Thanks for the kind words
1. I don't have any edge. I'm just picking up a diversified set of risk premia. I have no idea what Sharpe Ratio that will bring; it's mostly luck. Hopefully positive. Over say 10 years I'd be surprised if I earned less than a SR of 0.10. And equally surprised it was over 2.0.
2. No research until 2017 -I have a book to finish.
After that this is my own unstructured list. I'm posting it for interest, but if I get back 30 questions asking me to explain I'll probably ignore them.
new factors (existing system):
Trend following – build market list from base up
Long run reversion to time series mean (all asset classes)
Long run reversion of asset class to time series mean (all asset classes)
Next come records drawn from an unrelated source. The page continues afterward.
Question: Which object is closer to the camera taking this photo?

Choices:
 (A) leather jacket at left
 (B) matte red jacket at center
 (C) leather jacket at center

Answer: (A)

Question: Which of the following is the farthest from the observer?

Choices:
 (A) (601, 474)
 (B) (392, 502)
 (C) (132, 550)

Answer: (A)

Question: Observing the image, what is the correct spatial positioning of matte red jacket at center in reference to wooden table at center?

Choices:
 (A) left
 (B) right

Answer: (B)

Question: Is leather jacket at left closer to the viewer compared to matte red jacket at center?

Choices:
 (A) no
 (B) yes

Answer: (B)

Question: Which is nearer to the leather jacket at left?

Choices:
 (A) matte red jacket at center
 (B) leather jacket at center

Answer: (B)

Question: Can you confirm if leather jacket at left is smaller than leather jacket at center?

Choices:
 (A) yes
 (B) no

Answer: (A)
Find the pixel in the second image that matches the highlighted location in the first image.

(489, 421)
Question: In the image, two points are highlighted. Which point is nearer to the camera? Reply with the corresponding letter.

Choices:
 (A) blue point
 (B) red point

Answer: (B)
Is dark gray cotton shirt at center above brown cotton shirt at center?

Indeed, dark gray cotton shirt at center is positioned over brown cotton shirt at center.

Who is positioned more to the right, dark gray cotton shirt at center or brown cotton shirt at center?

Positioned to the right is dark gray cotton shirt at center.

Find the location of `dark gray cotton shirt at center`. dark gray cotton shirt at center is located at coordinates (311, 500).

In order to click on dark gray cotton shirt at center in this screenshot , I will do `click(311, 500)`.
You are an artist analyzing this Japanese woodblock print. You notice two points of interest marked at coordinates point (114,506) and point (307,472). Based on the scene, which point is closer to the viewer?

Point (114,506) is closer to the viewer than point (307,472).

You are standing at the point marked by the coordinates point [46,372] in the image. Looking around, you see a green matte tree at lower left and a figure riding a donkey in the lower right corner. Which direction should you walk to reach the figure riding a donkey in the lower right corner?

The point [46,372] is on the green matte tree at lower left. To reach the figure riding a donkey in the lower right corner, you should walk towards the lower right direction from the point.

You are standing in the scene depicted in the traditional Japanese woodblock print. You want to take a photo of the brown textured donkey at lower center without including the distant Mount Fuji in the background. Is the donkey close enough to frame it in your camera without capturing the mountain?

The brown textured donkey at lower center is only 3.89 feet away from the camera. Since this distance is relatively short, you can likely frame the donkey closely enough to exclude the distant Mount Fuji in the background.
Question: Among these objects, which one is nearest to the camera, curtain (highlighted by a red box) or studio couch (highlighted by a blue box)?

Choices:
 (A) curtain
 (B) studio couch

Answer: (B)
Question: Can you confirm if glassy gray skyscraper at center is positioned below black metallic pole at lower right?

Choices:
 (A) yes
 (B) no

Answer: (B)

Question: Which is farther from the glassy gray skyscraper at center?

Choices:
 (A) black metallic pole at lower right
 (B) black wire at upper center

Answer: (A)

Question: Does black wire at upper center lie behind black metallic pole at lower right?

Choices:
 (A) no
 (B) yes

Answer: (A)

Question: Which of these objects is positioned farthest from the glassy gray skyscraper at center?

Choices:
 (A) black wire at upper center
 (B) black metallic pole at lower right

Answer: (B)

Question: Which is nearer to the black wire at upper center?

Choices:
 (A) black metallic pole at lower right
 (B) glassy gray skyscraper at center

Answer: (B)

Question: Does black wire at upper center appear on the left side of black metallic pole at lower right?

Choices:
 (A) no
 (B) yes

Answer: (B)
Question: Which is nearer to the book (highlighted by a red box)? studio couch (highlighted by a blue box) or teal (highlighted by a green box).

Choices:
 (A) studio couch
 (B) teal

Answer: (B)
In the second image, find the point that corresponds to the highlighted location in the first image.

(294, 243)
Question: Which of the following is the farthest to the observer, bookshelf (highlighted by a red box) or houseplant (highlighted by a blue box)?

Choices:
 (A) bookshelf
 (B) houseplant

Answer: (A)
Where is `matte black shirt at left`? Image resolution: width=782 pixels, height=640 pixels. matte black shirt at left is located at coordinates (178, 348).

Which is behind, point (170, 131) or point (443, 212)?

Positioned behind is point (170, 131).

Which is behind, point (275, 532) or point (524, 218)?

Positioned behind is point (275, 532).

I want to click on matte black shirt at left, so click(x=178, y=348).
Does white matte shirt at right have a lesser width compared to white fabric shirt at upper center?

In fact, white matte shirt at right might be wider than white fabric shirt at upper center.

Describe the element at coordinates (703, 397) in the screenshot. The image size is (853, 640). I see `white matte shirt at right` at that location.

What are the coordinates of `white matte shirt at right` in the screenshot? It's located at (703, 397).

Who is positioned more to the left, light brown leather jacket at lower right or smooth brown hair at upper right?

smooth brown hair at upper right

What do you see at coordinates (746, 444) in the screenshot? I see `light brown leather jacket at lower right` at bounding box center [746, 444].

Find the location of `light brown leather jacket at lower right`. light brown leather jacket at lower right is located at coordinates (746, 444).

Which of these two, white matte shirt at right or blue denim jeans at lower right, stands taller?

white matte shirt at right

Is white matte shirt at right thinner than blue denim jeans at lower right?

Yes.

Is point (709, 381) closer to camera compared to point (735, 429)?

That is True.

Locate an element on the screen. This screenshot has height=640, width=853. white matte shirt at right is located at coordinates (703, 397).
fixed income steepness – bonds (carry and trend follow)
cycles (cf financial hacker)
long / short beta futures (buy low beta, sell high beta; risk adjusted)
negative acceleration mean reversion futures (over bought / over sold)
add vol of bonds / equities / etc as factor for other markets and self
add yield curve shape and interest rate momentum as factor for other markets and self
add other asset class momentum as factor for other markets and self
long / short skew
http://www.aut.ac.nz/__data/assets/pdf_file/0007/573154/A-Fernandez-Perez-Skewness_AUT-August_.pdf
concepts:
mean reversion trading: after stop re-establish entry when new equilibrium entered into
single system that ecompasses everything, trend / carry as a factor
bayesian conditional signals
predicting vol: long term mean reversion / short term persistence, OHLC
execution ideas:
distinguish trades on urgency (stop or entry or planned exit)
distinguish trades on passive or active default
internal netting function for long and short term trades
handling spreads / triples with no outright (fill “cheapest” market in absolute terms first)
new system:
fixed income steepness – STIR
fixed income fly – bonds
fixed income fly – STIR
futures spreads / triples / etc – within asset class
futures spreads / triples / etc – discovered correlations
mean reversion futures (S/T)
conditional vol trading (sell buy vol and futures / never go short vol)
non linear factor model - spread structure, OHLC, volatility, robust across multiple markets (woodriff in schwager book)
bridgewater (identify factors / drivers. Maybe assets or spreads)
equities:
Long / short beta equities
Long / short equity sector momentum
equity within sector mean reversion
3. Shorter term mean reversion, the key thing to test is the execution. If mean reverting you can assume that normal open and closing trades are executed as limit orders [limit levels would be a function of the forecast] and pick up half the spread, if the price traverses the limit between prices in the history.
I'd then assume that trades which hit a stop would cross the spread and trade as market orders. I'd include a delay to the latter, i.e. if I had hourly data I'd assume I traded at the worst of the first price that triggered my stop, and the price at the next hour. That should be conservative enough.